Appetizing oriental buffet, breathtaking view of Notre-Dame and mix provided by high-caliber DJs, Bob Sinclar in the lead… In mid-June, the French streaming platform Deezer gave a party on the pleasant terrace of the Arab World Institute. “There were a lot of artists, representatives of labels and the media, it was very successful, says one of the guests, a little surprised. It’s still surprising how this box has always managed to hold.”
In fact, for fifteen years Deezer has survived – even shines – without ever having earned a penny! In France, the site is the leader in online music and has one of the best catalogs with 75 million titles available. Valiant, it resists again and again the onslaught of foreign giants: the pure Swedish player Spotify and the trio Apple, Amazon and YouTube. Unfortunately, with barely 9 million subscribers worldwide and 400 million euros in turnover in 2021, the tricolor service peaks at only 2% of the international market and, above all, continues to lose the money. Since its creation in August 2007, the platform has accumulated a total deficit of 642 million euros.

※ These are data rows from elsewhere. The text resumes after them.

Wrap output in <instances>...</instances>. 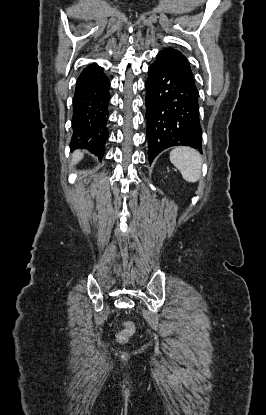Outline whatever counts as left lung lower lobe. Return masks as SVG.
I'll return each mask as SVG.
<instances>
[{"mask_svg": "<svg viewBox=\"0 0 266 415\" xmlns=\"http://www.w3.org/2000/svg\"><path fill=\"white\" fill-rule=\"evenodd\" d=\"M148 74L145 101L149 162L171 146H190L202 152L197 88L160 52Z\"/></svg>", "mask_w": 266, "mask_h": 415, "instance_id": "left-lung-lower-lobe-1", "label": "left lung lower lobe"}]
</instances>
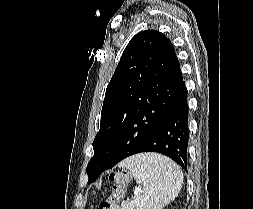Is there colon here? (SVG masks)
Masks as SVG:
<instances>
[{"mask_svg":"<svg viewBox=\"0 0 253 209\" xmlns=\"http://www.w3.org/2000/svg\"><path fill=\"white\" fill-rule=\"evenodd\" d=\"M111 178L114 181L112 194L107 200L99 204L98 209H118L117 203L124 195L130 174L128 172H118L113 174Z\"/></svg>","mask_w":253,"mask_h":209,"instance_id":"5ec220e1","label":"colon"}]
</instances>
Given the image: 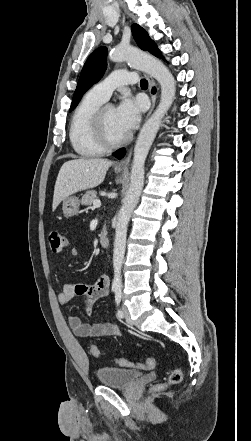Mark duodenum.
<instances>
[{
	"label": "duodenum",
	"instance_id": "duodenum-1",
	"mask_svg": "<svg viewBox=\"0 0 251 441\" xmlns=\"http://www.w3.org/2000/svg\"><path fill=\"white\" fill-rule=\"evenodd\" d=\"M99 243H100L101 247L107 248L110 244V241L106 235H101L99 238Z\"/></svg>",
	"mask_w": 251,
	"mask_h": 441
}]
</instances>
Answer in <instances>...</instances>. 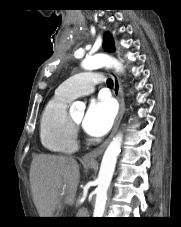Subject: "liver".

To recover, the digital jukebox has just made an IPO in early July. The company merged with I2PO, an already listed structure (a Spac, in financial jargon) founded by Artémis (the holding company of the Pinault family), the investment banker Matthieu Pigasse and the German Iris Knobloch, former top manager by Warner. The timing was not ideal: while tech stocks are no longer on the rise, the stock lost 29% on the first day of trading.
Worse, this operation brought in half the money expected from current shareholders (including Orange and various record companies) and newcomers such as Bpifrance or the Saadé family of shipowners. But these funds will be used to bail out the company and help it better exploit the potential of streaming, which now has 520 million users worldwide. This is, at least, what Stéphane Rougeot, deputy general manager of Deezer, wants to believe. Even if he admits it himself, we will have to be patient: “We are aiming for balance by 2025.”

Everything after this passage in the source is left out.